Data on reasoning about scene layout:
"""
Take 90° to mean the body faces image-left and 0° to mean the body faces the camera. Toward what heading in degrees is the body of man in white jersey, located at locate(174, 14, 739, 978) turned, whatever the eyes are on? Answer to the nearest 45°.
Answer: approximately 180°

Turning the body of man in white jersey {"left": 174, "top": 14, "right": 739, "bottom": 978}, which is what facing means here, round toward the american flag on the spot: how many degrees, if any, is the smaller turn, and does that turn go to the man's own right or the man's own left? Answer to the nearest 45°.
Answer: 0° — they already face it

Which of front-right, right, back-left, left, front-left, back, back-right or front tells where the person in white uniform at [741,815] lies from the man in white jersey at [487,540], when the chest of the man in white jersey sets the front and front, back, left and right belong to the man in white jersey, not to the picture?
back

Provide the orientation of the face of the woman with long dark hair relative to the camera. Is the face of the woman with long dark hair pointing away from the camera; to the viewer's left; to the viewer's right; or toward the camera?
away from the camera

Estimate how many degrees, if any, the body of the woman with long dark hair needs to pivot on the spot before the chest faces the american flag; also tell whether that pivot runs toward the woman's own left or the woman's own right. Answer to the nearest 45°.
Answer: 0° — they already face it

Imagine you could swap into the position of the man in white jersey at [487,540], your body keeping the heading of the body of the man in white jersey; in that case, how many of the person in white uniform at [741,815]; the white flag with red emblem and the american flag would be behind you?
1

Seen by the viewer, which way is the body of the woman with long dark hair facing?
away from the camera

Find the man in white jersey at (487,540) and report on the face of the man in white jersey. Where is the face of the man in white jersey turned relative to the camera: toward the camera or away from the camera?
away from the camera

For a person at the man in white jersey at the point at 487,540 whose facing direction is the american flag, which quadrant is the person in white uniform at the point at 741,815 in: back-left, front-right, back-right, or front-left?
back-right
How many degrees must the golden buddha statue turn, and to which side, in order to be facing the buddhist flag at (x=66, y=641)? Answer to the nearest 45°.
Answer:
"""
▸ Your objective
Copy out all of the data above word for word, keeping every line in its original order.

▸ Output below
Take 90° to mean the body faces image-left and 0° to mean the body faces the camera. Toward what heading in degrees is the body of man in white jersey, located at locate(174, 14, 739, 978) turned, whatever the eyes are on? Answer to the nearest 45°.
Answer: approximately 180°

Turning the body of man in white jersey {"left": 174, "top": 14, "right": 739, "bottom": 978}, which is what facing means here, round toward the american flag on the spot: how many degrees, if any, is the smaller turn, and does that turn go to the man's own right or the man's own left? Answer to the nearest 45°.
Answer: 0° — they already face it

Which of front-right, right, back-left, left, front-left, back, back-right or front tells where the person in white uniform at [741,815] lies from the man in white jersey at [487,540], when the chest of the man in white jersey sets the front and front, back, left and right belong to the man in white jersey, not to the picture?
back

Provide the orientation of the face of the woman with long dark hair relative to the camera. Is the face of the woman with long dark hair pointing away from the camera; to the viewer's left; to the viewer's right; or toward the camera?
away from the camera

Estimate how many degrees, if any, the body of the woman with long dark hair needs to pivot on the spot before the chest faces the american flag; also tell whether that pivot runs toward the woman's own left or the woman's own right. Answer to the nearest 45°.
Answer: 0° — they already face it

Imagine you could swap into the position of the man in white jersey at [487,540], your body keeping the heading of the body of the man in white jersey; in that case, how many of the person in white uniform at [741,815]; the white flag with red emblem and the american flag would be behind you?
1

Seen by the viewer, which way is the body of the woman with long dark hair facing?
away from the camera

Find the man in white jersey at (487,540) and report on the face of the man in white jersey. Where is the face of the man in white jersey turned relative to the camera: toward the camera or away from the camera?
away from the camera

For a person at the man in white jersey at the point at 487,540 whose facing direction is the american flag, which quadrant is the person in white uniform at the point at 741,815 in: back-left, front-right, back-right, or front-left?
back-right
How many degrees must the golden buddha statue turn, and to which side, in order to be facing the buddhist flag at (x=66, y=641)? Answer to the nearest 45°.
Answer:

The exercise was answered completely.